The ABS-ATO payroll data suggest that from 14 March to 19 September, the hardest-hit manufacturing sectors in terms of job losses were “beverage products”, in which payroll jobs fell by 10.2 per cent, followed by “pulp, paper and converted paper products”, in which payroll jobs fell by 8.1 per cent. The fall in beverage manufacturing jobs probably reflects large declines in consumption due to restaurants and hospitality venues closing nation-wide in Q2, while the drop-in paper manufacturing jobs might reflect a decline in demand for paper-based office products due to fewer people working in offices.
In contrast, chemicals production was the only manufacturing sector that increased the number of jobs over this period, reflecting the continuing strong demand for personal care items (e.g., hand sanitizer), pharmaceuticals, cleaning products, toiletries, and health supplements, much of which is made locally by this sector.
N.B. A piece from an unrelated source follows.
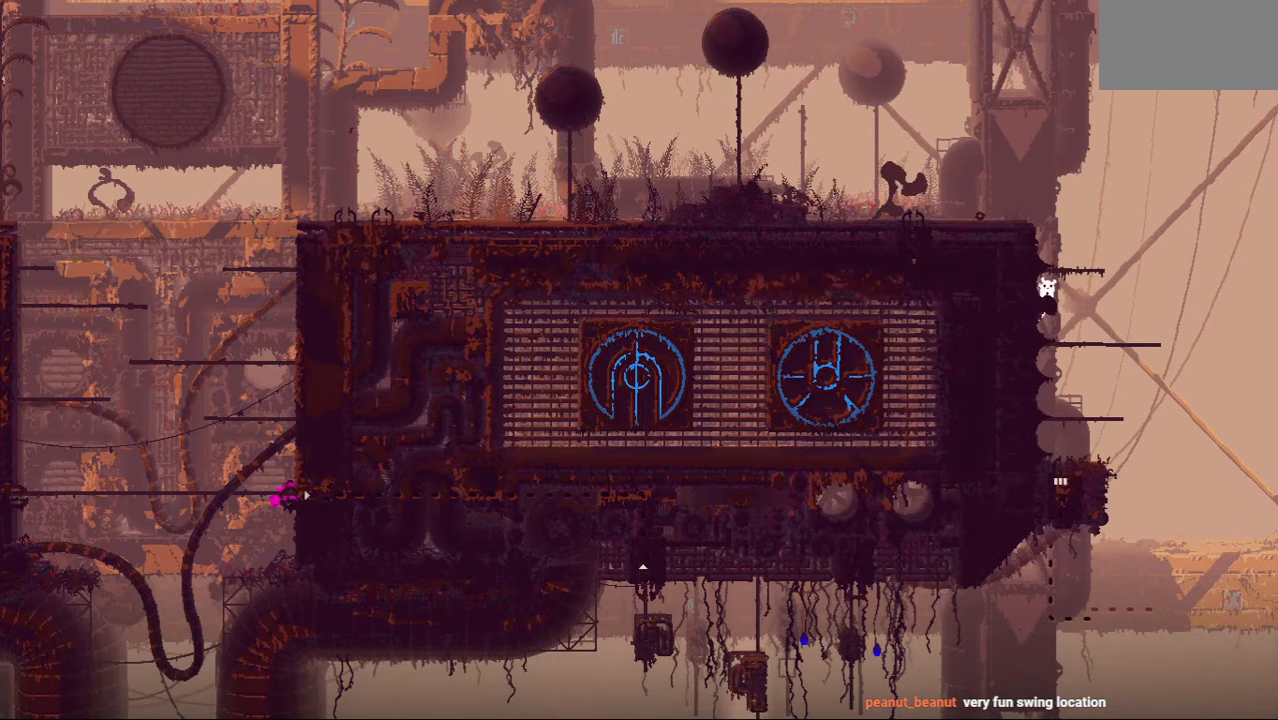
{"keys": ["up"], "events": [[83, "up", "up"], [125, "jump", "up"], [125, "up", "down"], [146, "jump", "down"], [333, "jump", "up"], [333, "left", "up"]]}
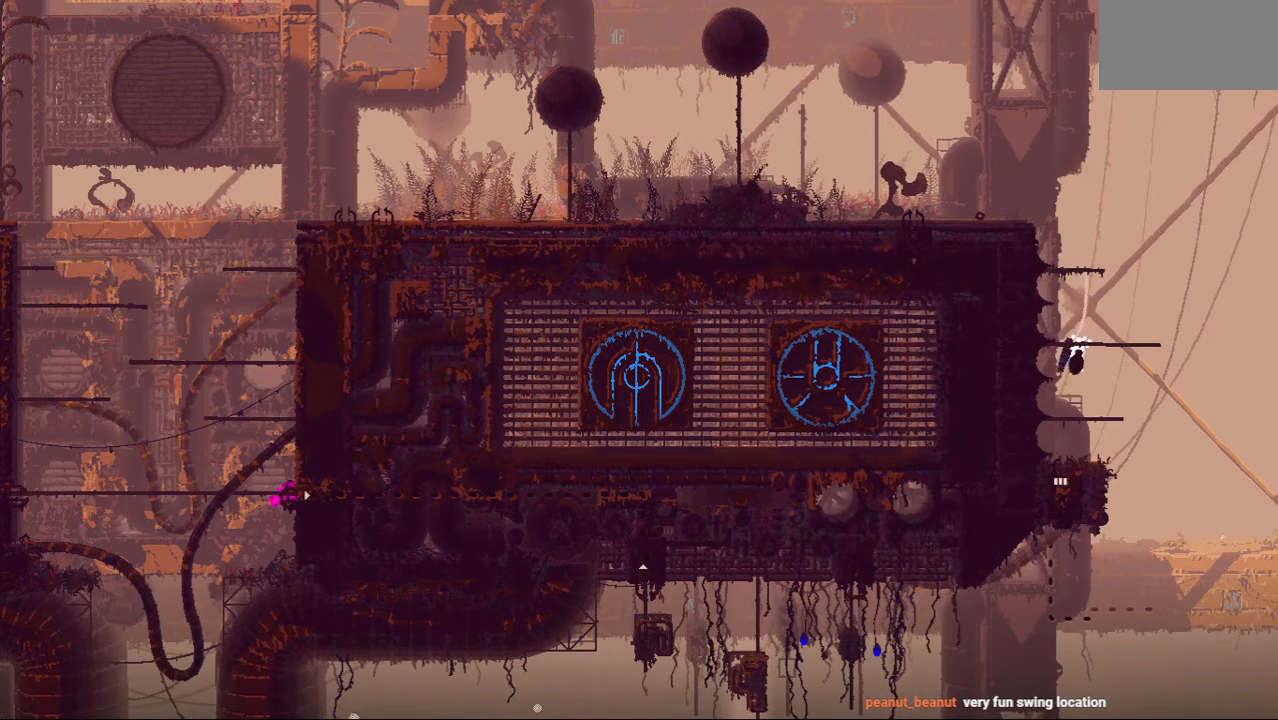
{"keys": ["up"], "events": [[417, "up", "up"], [458, "up", "down"]]}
Many Australian manufacturers in this sector (and others) have reported to Ai Group a stronger interest in Australian-made products due to overseas stock shortages, freight delays, and disruptions. Some manufacturers, wholesalers, and distributors say their suppliers are thinking about ‘reshoring’ their production activities back to Australia due to ongoing disruptions to global supply chains and freight services. This is particularly evident in traditional ‘heavy industrial’ manufacturing sectors such as metal products and machinery manufacturing, but also in chemicals, building materials, wood, furniture and other sectors.
Growing Australia’s manufacturing jobs for the future
Australia’s economic and social strength go hand in hand. The fundamental requirements include building a more dynamic and higher productivity economy; achieving a more inclusive economy and society; and ensuring that Australia moves decisively to net zero emissions by 2050. Australian manufacturing will play a central role in securing all these objectives.